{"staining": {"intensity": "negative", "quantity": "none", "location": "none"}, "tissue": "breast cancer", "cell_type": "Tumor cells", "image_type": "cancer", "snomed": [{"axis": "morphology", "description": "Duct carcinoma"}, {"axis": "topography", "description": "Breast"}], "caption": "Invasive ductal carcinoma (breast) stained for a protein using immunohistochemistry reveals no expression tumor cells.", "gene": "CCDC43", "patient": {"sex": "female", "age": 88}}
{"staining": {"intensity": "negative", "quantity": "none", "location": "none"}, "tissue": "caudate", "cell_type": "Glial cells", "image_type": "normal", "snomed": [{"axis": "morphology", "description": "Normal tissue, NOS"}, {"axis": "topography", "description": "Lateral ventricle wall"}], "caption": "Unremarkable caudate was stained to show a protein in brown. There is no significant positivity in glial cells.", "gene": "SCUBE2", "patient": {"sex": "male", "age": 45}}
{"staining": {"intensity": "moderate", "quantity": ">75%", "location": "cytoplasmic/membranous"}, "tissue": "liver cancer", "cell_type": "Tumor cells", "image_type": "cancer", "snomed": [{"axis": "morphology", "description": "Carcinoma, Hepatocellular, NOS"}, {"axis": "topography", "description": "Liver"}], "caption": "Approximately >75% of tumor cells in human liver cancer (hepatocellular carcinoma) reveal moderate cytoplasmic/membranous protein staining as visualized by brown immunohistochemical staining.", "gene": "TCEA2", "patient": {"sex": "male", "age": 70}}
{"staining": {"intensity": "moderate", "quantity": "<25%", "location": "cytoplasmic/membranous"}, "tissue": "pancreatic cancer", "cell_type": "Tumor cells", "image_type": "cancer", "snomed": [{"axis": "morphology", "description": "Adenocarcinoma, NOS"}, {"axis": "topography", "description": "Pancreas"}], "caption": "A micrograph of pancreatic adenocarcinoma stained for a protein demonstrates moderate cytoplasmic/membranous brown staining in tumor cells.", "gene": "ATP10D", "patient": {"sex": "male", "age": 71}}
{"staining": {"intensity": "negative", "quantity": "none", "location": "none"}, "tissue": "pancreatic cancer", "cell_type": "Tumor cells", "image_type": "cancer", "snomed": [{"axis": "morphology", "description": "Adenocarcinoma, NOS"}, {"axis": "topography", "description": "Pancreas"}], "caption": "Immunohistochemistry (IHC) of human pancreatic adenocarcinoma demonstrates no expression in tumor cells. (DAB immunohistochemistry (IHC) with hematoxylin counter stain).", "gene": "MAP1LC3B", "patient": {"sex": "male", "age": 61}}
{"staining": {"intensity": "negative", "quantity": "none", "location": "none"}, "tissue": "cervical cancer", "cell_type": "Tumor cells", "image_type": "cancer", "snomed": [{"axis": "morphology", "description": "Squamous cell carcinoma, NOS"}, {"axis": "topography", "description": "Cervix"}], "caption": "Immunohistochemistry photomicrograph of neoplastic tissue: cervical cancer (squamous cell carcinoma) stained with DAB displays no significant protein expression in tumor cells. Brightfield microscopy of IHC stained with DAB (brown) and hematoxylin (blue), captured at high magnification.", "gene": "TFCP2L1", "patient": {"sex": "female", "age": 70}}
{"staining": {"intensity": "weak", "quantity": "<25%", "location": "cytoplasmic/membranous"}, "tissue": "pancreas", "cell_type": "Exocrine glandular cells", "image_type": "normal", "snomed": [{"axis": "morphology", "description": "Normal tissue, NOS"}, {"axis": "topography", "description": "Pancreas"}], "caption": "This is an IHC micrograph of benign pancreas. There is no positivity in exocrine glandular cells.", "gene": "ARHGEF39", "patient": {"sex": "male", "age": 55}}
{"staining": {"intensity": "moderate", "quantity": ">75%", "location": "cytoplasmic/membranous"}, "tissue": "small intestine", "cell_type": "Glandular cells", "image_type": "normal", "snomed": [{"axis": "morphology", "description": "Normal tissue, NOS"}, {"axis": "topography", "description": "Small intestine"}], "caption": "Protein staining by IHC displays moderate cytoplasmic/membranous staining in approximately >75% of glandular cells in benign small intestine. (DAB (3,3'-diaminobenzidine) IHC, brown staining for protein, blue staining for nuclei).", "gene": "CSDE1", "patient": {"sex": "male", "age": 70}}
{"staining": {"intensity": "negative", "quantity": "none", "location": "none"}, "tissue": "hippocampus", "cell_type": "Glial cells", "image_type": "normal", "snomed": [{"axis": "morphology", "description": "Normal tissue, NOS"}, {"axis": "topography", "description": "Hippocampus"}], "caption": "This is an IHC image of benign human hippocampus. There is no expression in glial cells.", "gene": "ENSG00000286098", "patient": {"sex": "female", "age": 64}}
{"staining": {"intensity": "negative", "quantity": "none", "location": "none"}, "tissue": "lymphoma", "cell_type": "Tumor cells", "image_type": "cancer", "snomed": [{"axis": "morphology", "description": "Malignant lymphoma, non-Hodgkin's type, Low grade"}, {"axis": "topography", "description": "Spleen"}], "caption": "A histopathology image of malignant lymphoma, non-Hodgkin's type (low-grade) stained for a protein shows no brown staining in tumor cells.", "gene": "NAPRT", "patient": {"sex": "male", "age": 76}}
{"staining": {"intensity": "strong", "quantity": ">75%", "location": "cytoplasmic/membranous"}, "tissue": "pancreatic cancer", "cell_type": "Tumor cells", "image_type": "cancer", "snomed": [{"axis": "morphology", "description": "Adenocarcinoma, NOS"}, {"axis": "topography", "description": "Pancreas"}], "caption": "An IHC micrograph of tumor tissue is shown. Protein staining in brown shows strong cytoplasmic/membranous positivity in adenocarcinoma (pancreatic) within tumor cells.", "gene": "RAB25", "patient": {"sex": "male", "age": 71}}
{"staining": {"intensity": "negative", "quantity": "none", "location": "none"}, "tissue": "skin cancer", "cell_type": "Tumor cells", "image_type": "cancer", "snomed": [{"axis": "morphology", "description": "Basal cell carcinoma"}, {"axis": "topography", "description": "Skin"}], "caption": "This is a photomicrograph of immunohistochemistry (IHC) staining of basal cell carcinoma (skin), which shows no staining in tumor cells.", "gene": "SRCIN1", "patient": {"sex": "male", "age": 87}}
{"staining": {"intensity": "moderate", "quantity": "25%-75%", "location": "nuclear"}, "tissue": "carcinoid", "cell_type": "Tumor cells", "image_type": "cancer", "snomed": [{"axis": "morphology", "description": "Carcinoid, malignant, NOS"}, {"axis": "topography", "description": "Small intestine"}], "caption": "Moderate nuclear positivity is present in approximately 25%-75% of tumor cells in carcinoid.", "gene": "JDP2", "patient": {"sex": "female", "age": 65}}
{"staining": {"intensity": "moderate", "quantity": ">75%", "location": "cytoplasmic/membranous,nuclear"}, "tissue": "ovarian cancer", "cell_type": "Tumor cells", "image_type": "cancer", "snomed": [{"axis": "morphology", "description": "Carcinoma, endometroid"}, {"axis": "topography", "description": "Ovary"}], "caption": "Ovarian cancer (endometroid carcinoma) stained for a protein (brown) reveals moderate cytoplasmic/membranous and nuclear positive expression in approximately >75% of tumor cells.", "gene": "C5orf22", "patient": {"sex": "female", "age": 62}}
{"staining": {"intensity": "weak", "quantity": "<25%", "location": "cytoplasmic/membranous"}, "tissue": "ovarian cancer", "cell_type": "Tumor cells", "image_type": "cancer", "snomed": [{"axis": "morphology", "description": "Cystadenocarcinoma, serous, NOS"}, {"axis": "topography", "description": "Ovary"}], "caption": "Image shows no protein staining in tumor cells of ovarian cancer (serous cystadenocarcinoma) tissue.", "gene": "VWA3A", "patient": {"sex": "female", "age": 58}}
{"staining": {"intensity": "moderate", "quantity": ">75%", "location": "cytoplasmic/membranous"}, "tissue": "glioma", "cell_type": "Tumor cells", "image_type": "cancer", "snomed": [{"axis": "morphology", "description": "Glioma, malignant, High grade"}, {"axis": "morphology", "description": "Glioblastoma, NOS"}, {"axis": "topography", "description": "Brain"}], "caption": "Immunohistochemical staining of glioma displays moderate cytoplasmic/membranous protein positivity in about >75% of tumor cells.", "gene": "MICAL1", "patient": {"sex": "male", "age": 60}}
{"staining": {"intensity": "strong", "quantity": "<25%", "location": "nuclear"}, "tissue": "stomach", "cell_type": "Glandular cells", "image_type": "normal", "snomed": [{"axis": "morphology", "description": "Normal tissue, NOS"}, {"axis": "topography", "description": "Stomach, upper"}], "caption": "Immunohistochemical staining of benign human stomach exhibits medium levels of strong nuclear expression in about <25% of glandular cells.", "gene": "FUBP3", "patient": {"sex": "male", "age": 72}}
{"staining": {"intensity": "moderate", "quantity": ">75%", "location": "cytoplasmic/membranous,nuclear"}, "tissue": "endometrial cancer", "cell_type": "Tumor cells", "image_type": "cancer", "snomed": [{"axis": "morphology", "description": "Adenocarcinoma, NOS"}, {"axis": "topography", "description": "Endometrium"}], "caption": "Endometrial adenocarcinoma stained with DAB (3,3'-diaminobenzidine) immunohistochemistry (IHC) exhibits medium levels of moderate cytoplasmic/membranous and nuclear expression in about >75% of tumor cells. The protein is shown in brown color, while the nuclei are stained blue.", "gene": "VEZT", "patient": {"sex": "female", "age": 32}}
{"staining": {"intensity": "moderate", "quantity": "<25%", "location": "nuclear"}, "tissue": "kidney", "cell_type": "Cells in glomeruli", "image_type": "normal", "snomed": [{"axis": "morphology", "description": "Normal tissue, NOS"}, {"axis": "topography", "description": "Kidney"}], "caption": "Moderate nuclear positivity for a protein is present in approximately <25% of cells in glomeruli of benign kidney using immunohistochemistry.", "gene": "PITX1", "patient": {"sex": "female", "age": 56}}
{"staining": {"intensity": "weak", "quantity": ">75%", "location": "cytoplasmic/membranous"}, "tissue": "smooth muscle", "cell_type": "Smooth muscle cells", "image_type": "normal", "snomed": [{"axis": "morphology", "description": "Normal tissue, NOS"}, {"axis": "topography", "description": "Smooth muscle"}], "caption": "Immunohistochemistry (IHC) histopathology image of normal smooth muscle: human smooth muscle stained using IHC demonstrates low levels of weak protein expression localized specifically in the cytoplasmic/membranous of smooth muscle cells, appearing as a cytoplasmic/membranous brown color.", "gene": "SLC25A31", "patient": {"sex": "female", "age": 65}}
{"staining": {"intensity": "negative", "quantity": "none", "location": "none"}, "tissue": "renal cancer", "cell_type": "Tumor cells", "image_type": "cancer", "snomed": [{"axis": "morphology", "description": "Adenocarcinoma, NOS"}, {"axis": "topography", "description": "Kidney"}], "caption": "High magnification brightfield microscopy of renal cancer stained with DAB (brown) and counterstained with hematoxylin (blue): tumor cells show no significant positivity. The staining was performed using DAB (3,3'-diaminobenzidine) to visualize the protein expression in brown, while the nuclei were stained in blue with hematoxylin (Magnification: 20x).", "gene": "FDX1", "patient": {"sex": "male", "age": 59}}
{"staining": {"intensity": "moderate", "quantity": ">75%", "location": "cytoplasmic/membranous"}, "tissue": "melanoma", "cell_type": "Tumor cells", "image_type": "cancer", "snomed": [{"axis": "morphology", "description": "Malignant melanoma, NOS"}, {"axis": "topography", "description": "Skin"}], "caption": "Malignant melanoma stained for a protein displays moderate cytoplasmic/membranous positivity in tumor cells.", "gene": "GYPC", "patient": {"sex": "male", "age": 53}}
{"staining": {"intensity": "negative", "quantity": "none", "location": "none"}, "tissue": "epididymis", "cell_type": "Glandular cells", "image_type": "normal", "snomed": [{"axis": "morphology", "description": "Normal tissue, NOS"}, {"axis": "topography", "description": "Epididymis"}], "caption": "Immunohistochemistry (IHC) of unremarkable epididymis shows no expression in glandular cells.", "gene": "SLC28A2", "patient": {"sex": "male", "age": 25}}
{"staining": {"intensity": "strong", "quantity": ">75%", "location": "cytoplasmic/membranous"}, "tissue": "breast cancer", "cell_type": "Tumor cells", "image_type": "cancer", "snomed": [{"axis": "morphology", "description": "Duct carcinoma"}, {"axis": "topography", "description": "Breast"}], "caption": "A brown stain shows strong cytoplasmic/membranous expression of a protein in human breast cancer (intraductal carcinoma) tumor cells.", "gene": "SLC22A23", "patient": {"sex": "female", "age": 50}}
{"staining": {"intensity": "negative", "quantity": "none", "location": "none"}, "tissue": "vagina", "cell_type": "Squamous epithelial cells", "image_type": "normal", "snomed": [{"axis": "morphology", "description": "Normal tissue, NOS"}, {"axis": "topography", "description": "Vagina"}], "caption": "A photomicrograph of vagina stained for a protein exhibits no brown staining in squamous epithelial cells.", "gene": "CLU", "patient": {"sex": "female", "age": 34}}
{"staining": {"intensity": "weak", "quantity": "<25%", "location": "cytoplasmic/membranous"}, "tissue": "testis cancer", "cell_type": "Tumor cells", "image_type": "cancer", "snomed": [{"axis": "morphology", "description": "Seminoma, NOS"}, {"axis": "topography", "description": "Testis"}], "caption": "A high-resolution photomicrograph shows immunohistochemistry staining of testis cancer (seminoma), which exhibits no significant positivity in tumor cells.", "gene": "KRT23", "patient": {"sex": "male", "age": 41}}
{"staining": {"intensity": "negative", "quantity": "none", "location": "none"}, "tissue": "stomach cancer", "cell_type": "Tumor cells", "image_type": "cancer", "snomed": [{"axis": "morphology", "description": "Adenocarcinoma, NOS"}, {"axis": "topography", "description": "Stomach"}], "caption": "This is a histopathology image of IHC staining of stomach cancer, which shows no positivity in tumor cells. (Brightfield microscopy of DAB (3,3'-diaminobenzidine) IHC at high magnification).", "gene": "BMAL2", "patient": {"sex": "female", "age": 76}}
■ ■ ■ ■ ■ ■ ■
◆ Exercise objective: Please return exactly the lines from the first line of the material through the one with "micrograph of pancreatic", and no lines after it.

◆ Response:
{"staining": {"intensity": "negative", "quantity": "none", "location": "none"}, "tissue": "breast cancer", "cell_type": "Tumor cells", "image_type": "cancer", "snomed": [{"axis": "morphology", "description": "Duct carcinoma"}, {"axis": "topography", "description": "Breast"}], "caption": "Invasive ductal carcinoma (breast) stained for a protein using immunohistochemistry reveals no expression tumor cells.", "gene": "CCDC43", "patient": {"sex": "female", "age": 88}}
{"staining": {"intensity": "negative", "quantity": "none", "location": "none"}, "tissue": "caudate", "cell_type": "Glial cells", "image_type": "normal", "snomed": [{"axis": "morphology", "description": "Normal tissue, NOS"}, {"axis": "topography", "description": "Lateral ventricle wall"}], "caption": "Unremarkable caudate was stained to show a protein in brown. There is no significant positivity in glial cells.", "gene": "SCUBE2", "patient": {"sex": "male", "age": 45}}
{"staining": {"intensity": "moderate", "quantity": ">75%", "location": "cytoplasmic/membranous"}, "tissue": "liver cancer", "cell_type": "Tumor cells", "image_type": "cancer", "snomed": [{"axis": "morphology", "description": "Carcinoma, Hepatocellular, NOS"}, {"axis": "topography", "description": "Liver"}], "caption": "Approximately >75% of tumor cells in human liver cancer (hepatocellular carcinoma) reveal moderate cytoplasmic/membranous protein staining as visualized by brown immunohistochemical staining.", "gene": "TCEA2", "patient": {"sex": "male", "age": 70}}
{"staining": {"intensity": "moderate", "quantity": "<25%", "location": "cytoplasmic/membranous"}, "tissue": "pancreatic cancer", "cell_type": "Tumor cells", "image_type": "cancer", "snomed": [{"axis": "morphology", "description": "Adenocarcinoma, NOS"}, {"axis": "topography", "description": "Pancreas"}], "caption": "A micrograph of pancreatic adenocarcinoma stained for a protein demonstrates moderate cytoplasmic/membranous brown staining in tumor cells.", "gene": "ATP10D", "patient": {"sex": "male", "age": 71}}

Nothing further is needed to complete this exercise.